Text excerpt:
Dirk Verbeuren, drummer for Megadeth, got his chops playing bands like Scarve, Aborted, and most notably Soilwork. True, he’s bashed skins for about 20 other bands/artists, but he made his mark jamming with the aforementioned. That’s likely what got him hired in Megadeth, in addition to the Chris Adler (Lamb of God) tip off. Verbeuren is proving to be the perfect fit for a recently (as of 2015) reconfigured Megadeth, where he’s able to show off his technical prowess, but also his respect for Megadeth songs recent and past.
Decibel asked Verbeuren what he thought about playing songs by Megadeth’s previous set of talented drummers before we tasked him with a list. Was it challenging to play from a song from 2016’s Grammy-winning “Dystopia” to then follow it up by a song from “Peace Sells… But Who’s Buying?,” an album from almost a lifetime ago? Turns out, it was and wasn’t: “I really had to try and understand the drums from all eras by listening to the albums in detail. What each drummer’s approach was. Also, what the band’s approach to that album was. The band has also evolved. For example, “Dystopia” has this very cold, futuristic vibe to it. Whereas, the early albums were more rock ‘n’ roll groove. They’re worlds apart. They fuse together with Dave’s voice and guitar, but it was a challenge to get the songs right, while also respecting what each drummer brought to Megadeth. At the same time, I wanted to be me. I didn’t want to be a 100 percent clone drummer. I wanted to put little things in the songs, so it was important, for me, to find the balance between the originals and what I could add to the songs. I didn’t want to overstep the songs. Dave [Mustaine] and David [Ellefson] were super-cool in helping me find my place.”

Tasks to complete:
(1) Summarize the text about Megadeth drummer Dirk Verbeuren in two sentences.
(2) In the text about Dirk Verbeuren, write out the passage starting at "Dirk Verbeuren, drummer" and ending at "recent and past.", switching "bashed skins" for "played drums".
(3) Carry on the text about Dirk Verbeuren's drumming in Megadeth from its last sentence.

Given material:
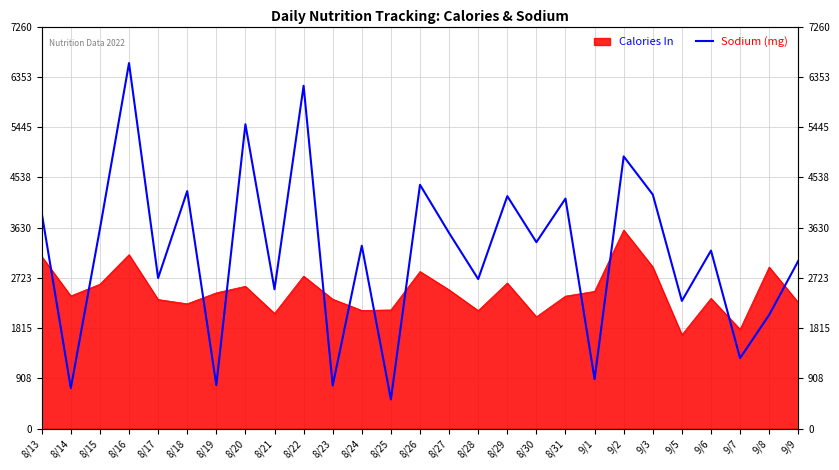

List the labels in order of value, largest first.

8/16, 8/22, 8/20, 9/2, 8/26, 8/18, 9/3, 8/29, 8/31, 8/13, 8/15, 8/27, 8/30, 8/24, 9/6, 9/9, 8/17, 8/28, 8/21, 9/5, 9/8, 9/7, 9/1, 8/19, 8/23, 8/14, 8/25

Responses to the exercise:
(1) Dirk Verbeuren made his mark drumming for bands such as Scarve, Aborted, and Soilwork, and he is proving to be the perfect fit for the reconfigured Megadeth. Asked by Decibel about playing songs from the band's earlier drummers, he said he studied each era's drumming and each album's approach, sought a balance between the originals and his own additions, and credited Dave Mustaine and David Ellefson with helping him find his place.

(2)
Dirk Verbeuren, drummer for Megadeth, got his chops playing bands like Scarve, Aborted, and most notably Soilwork. True, he’s played drums for about 20 other bands/artists, but he made his mark jamming with the aforementioned. That’s likely what got him hired in Megadeth, in addition to the Chris Adler (Lamb of God) tip off. Verbeuren is proving to be the perfect fit for a recently (as of 2015) reconfigured Megadeth, where he’s able to show off his technical prowess, but also his respect for Megadeth songs recent and past.

(3)
And with that, here’s Verbeuren’s Top 5 hardest Megadeth songs to play…
5. ‘The Threat is Real’ (“Dystopia”)
OK, so I’m going to mention ‘The Threat is Real,’ a Chris Adler track. People will say, “Ah, that’s really simple to play.” Actually, it’s not. Only when you try to play it [for real] that you can really lock it in. Sure, it’s simple on the surface, but there are things under the surface that aren’t as easy as they sound. For me, it’s easy to play busier stuff, like when I was with Scarve or Soilwork, than it is to play something stripped down like ‘The Threat is Real”. If I mess up with Megadeth, it’s obvious. I can hide behind the busy stuff. It’s been a learning experience for me.
4. ‘Holy Wars’ (“Rust in Peace”)
There are some tricky Nick Menza songs. Like ‘Holy Wars’. It’s a long song with lots of parts and lots of different grooves to get right. Plus, the live arrangement is tough to get right. It’s a stamina song for my right hand. Usually, the first two shows [on tour] my right hand is falling off. I’m trying to look like it’s fine, but inside I’m like, “Oooouch!” [Laughs] That’s the thing with Nick. Nick was more stripped down compared to Gar. But there are always a few really intricate fills, really fast things. It’s a fun song to play though.
3. ‘Sweating Bullets’ (“Countdown to Extinction”)
‘Sweating Bullets’ may seem like a simple song, but there’s a really fast triplet fill in there. I always have to really focus on that one. Megadeth is really groove oriented. I mean, I knew Megadeth, but when you play the songs, there’s a whole new level of appreciation happening. I had to learn what the focus was. It’s the groove, or the swing that’s happening. Dave [Mustaine] is such an amazingly solid rhythm guitar player. I have him in my ears and the nights when we can really lock in are really great. Maybe once every 30 shows. [Laughs] We play to a click, ’cause we’re all synched up to the videos. Everything’s clicked, but they’re an organic click. It’s not always straight. The older songs follow the vibe of the albums, which was interesting to learn. It’s like, “Woah, it goes slower here, wait, faster here?” You have to get into it.
2. ‘Mechanix’ (“Killing Is My Business… and Business Is Good!”)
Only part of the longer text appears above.